Senate debates

Wednesday, 5 November 2025

Matters of Urgency

Housing

4:21 pm

Photo of Malcolm RobertsMalcolm Roberts (Queensland, Pauline Hanson's One Nation Party) Share this | Hansard source

Australia has hundreds of thousands of people who are homeless. Rents are skyrocketing. They are up by 44 per cent in just the last five years. That's $10,500 a year on top of the average rental bill. House prices in the capital of Queensland increased 1.8 per cent in just one month—a 22 per cent annual pace. Australians have been lied to and told this is only about supply. They can get away with this because no-one tells Australia how bad demand is. With 1.8 million permanent visa holders and 2.9 million temporary visa holders, we currently have 4.7 million non-citizen visa holders in this country. Is mum and dad having one investment property really causing the housing crisis? Come on. Or is having 4.7 million visa holders in the country outstripping supply? Running this program of mass migration is incredibly profitable for big business, especially our big four banks. This week, one of those banks, Westpac, posted a $7 billion profit.

There are some abusers of negative gearing. It could do with some tweaking. On the whole, however, it's a minor impact in the scheme of supply and demand. There's a far bigger problem than mum-and-dad landlords with one house negatively geared. There's a growing and worrying acceptance of foreign, corporate landlords in Australia. These predatory multinational corporations are backed by investment firms like BlackRock, Vanguard, State Street and First State. They only have one goal, which is to extract as much money as possible from the Australian population through gouged rents and siphon those profits out of the country tax free.
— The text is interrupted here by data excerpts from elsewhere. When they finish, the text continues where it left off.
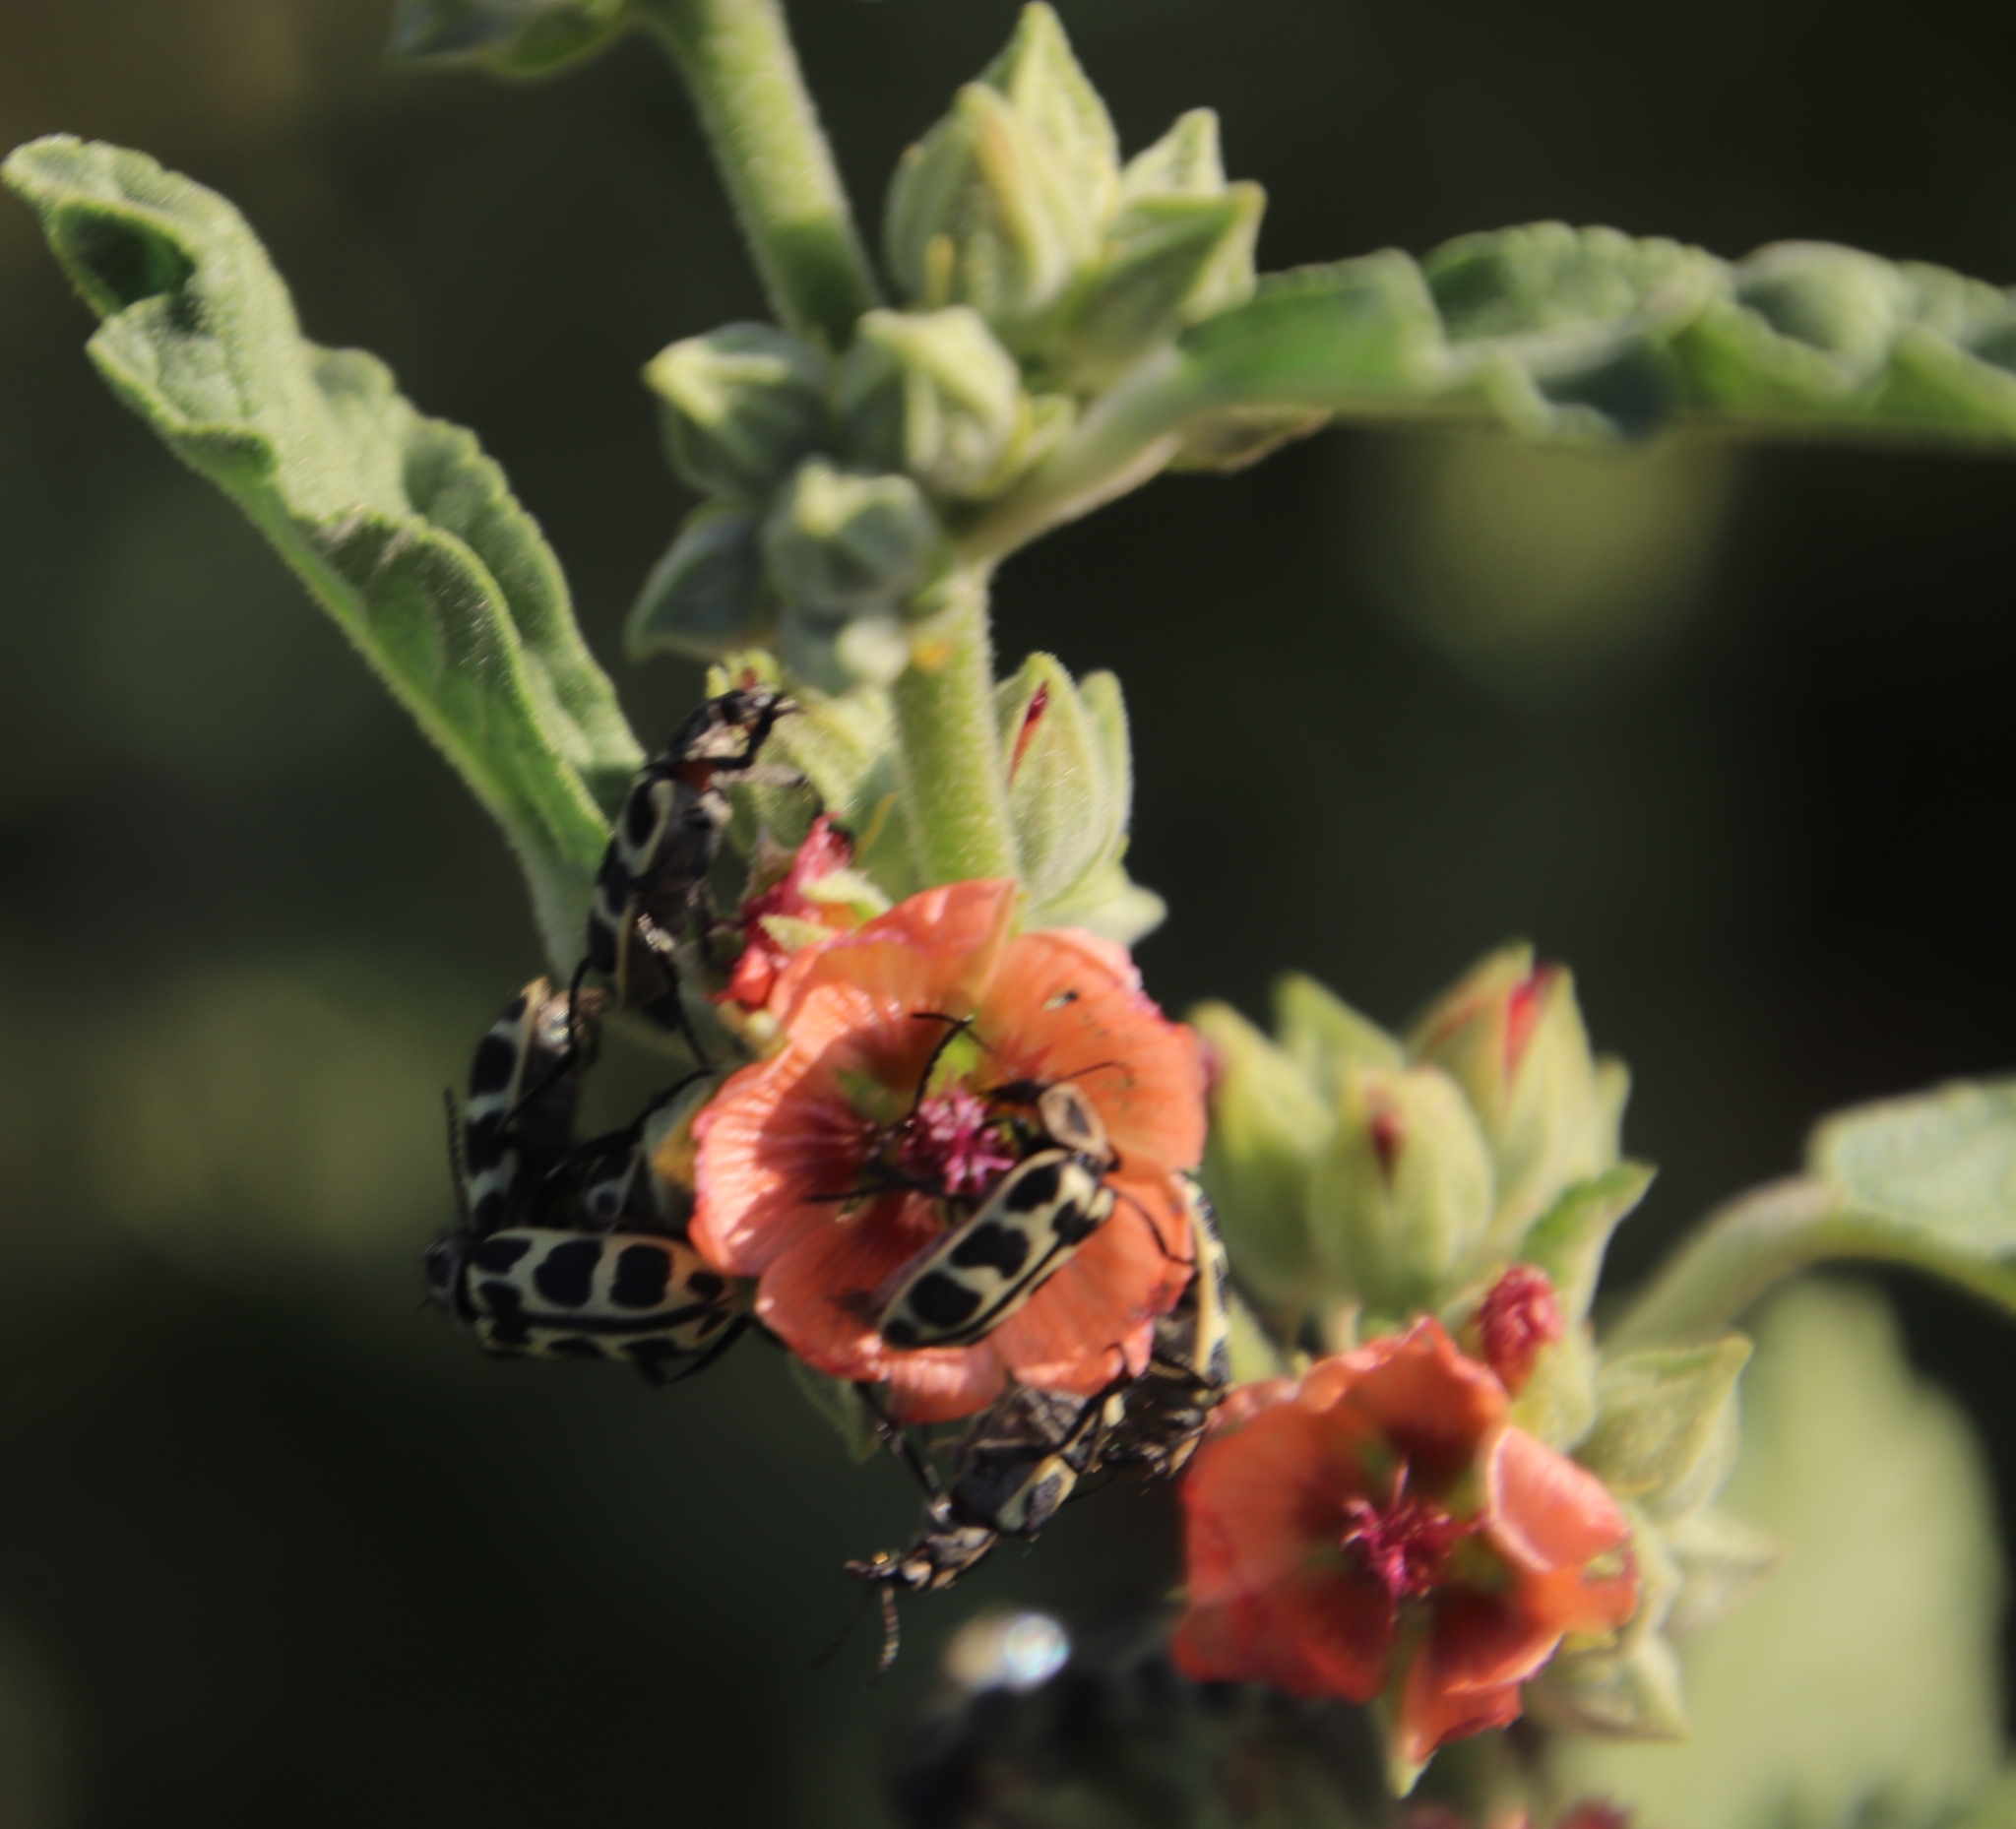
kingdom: Plantae
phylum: Tracheophyta
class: Magnoliopsida
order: Malvales
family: Malvaceae
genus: Sphaeralcea
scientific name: Sphaeralcea bonariensis
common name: Latin globemallow
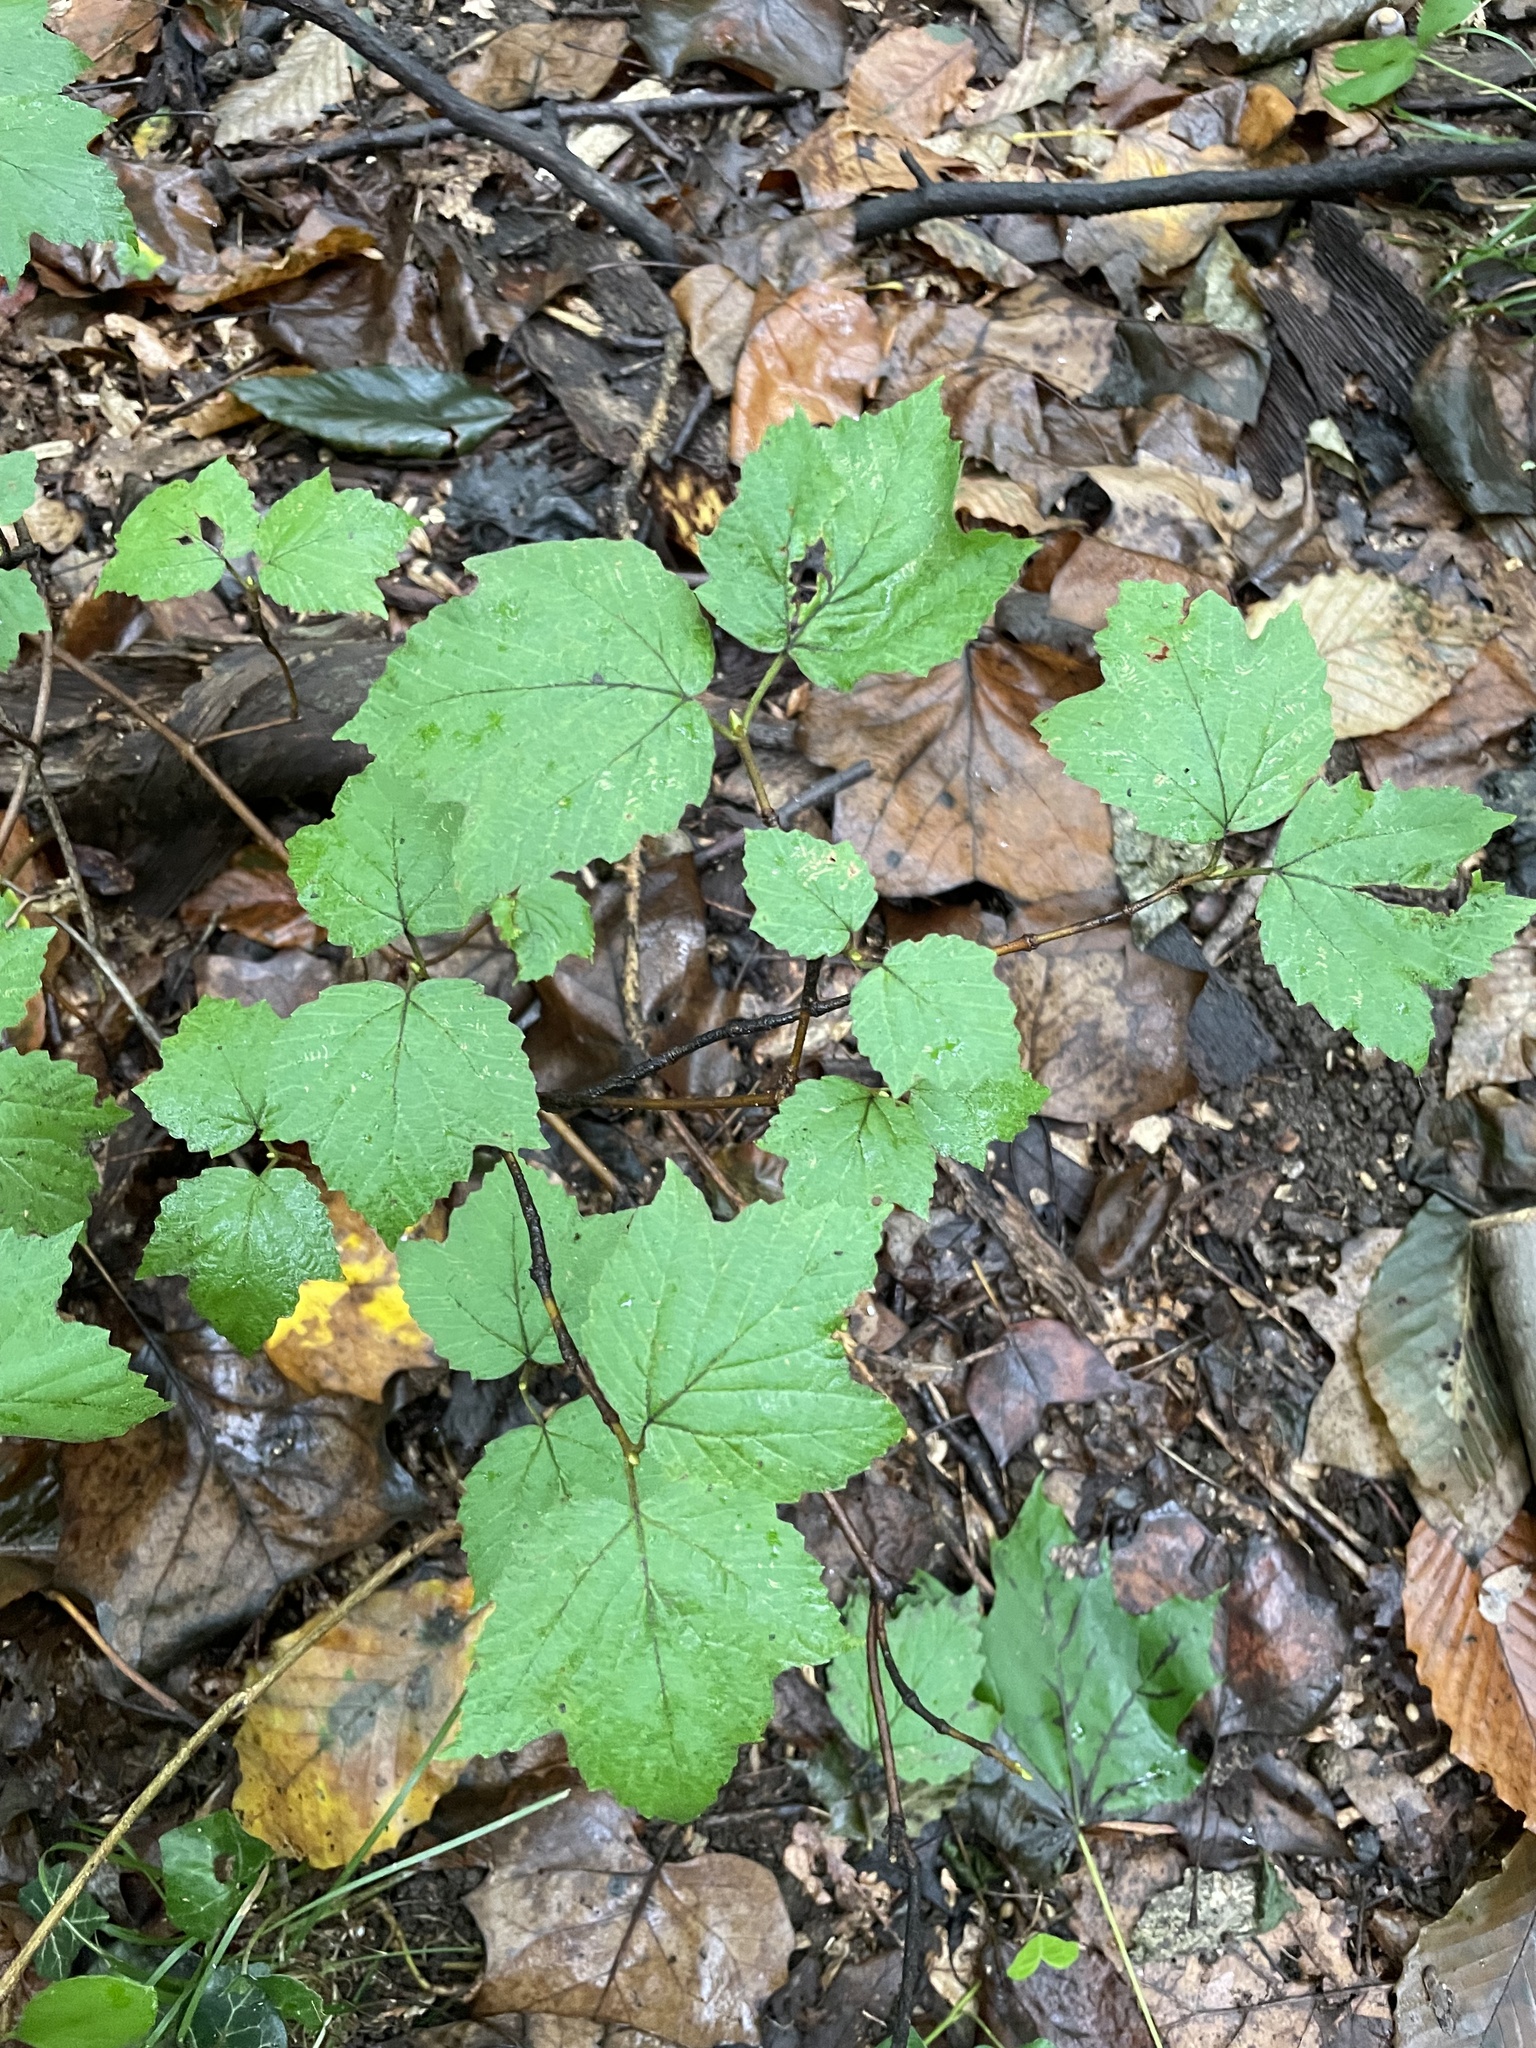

Last year, the Greens joined with the Labor government to give these foreign, corporate landlords a 15 per cent tax cut on the profits they're sending overseas with the build to rent act. One Nation stood strong on principle and opposed handing foreign corporations a 15 per cent tax break. We couldn't believe it. The fact is, Australia is still in a full-blown housing crisis. It's an assault from all sides on nearly every aspect of supply and demand. One Nation took to the election the most comprehensive policy to fix the housing crisis of any party. Many Australians agreed, which is part of the reason why we doubled our number of senators.

Here's our comprehensive plan on housing. End the mass migration program, which places huge strain on housing while only 0.6 per cent of migrants are building workers. We will establish people's mortgages—30-year, fixed interest rate mortgages issued by the government, similar to government bonds and replacing the government's Housing Australia Future Fund. We will allow people with HECS debts to roll their debts into their people's mortgage, allowing them to get into a home loan that the banks would never give them, at a cheaper rate. We will ban foreign purchases and foreign ownership of Australian housing and farmland. The Liberals and Labor have talked about a two-year pause on foreign buyers of new houses. Come on; be fair dinkum!

One Nation will extend that to new and existing houses, making the ban permanent while forcing current foreign owners to sell to an Australian within two years. We will implement a GST moratorium on building materials, cutting 10 per cent off the materials cost of building a home. We will conduct a root-and-branch gutting of the National Construction Code, especially changes that force every single new home to be completely NDIS wheelchair compliant, adding an estimated $50,000 to the cost of building each home. We will allow a person's superannuation account to invest in their home, closing the deposit gap while protecting their superannuation. We will boost the Australian timber industry to make housing materials as cheap as possible. And we will deport—remigrate—200,000 people.

One Nation's comprehensive plan takes care of all aspects of supply, demand, financing and cost. Only One Nation has a comprehensive housing plan.